ASSIGNED TASK> Output the listing exactly as written, apart from its pictures.

INFORMATION PROVIDED>
────────────────────────────────────────
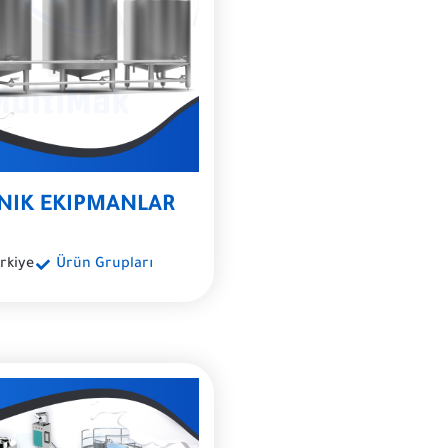
ENIK EKIPMANLAR
rkiye
Ürün Grupları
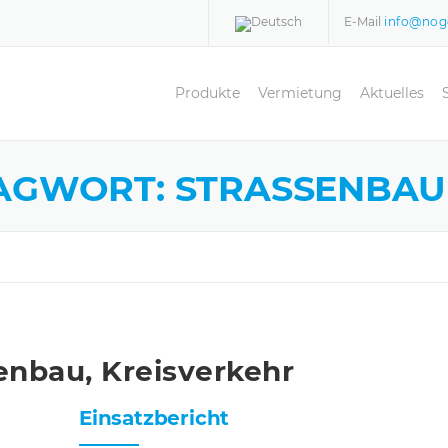
E-Mail
info@nog
Produkte
Vermietung
Aktuelles
LAGWORT:
STRASSENBAU
enbau, Kreisverkehr
Einsatzbericht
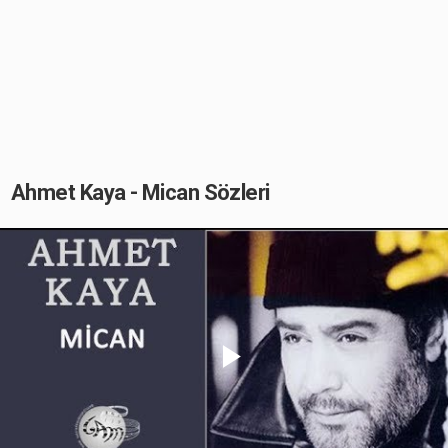
Ahmet Kaya - Mican Sözleri
Play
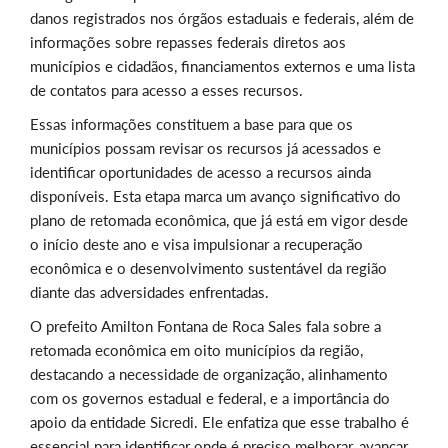
danos registrados nos órgãos estaduais e federais, além de
informações sobre repasses federais diretos aos
municípios e cidadãos, financiamentos externos e uma lista
de contatos para acesso a esses recursos.
Essas informações constituem a base para que os
municípios possam revisar os recursos já acessados e
identificar oportunidades de acesso a recursos ainda
disponíveis. Esta etapa marca um avanço significativo do
plano de retomada econômica, que já está em vigor desde
o início deste ano e visa impulsionar a recuperação
econômica e o desenvolvimento sustentável da região
diante das adversidades enfrentadas.
O prefeito Amilton Fontana de Roca Sales fala sobre a
retomada econômica em oito municípios da região,
destacando a necessidade de organização, alinhamento
com os governos estadual e federal, e a importância do
apoio da entidade Sicredi. Ele enfatiza que esse trabalho é
essencial para identificar onde é preciso melhorar, avançar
────────────────────────────────────────
SOLVED EXERCISE>
ENIK EKIPMANLAR
rkiye
Ürün Grupları
E-Mail
info@nog
Produkte
Vermietung
Aktuelles
LAGWORT:
STRASSENBAU
enbau, Kreisverkehr
Einsatzbericht
Ahmet Kaya - Mican Sözleri
Play
danos registrados nos órgãos estaduais e federais, além de
informações sobre repasses federais diretos aos
municípios e cidadãos, financiamentos externos e uma lista
de contatos para acesso a esses recursos.
Essas informações constituem a base para que os
municípios possam revisar os recursos já acessados e
identificar oportunidades de acesso a recursos ainda
disponíveis. Esta etapa marca um avanço significativo do
plano de retomada econômica, que já está em vigor desde
o início deste ano e visa impulsionar a recuperação
econômica e o desenvolvimento sustentável da região
diante das adversidades enfrentadas.
O prefeito Amilton Fontana de Roca Sales fala sobre a
retomada econômica em oito municípios da região,
destacando a necessidade de organização, alinhamento
com os governos estadual e federal, e a importância do
apoio da entidade Sicredi. Ele enfatiza que esse trabalho é
essencial para identificar onde é preciso melhorar, avançar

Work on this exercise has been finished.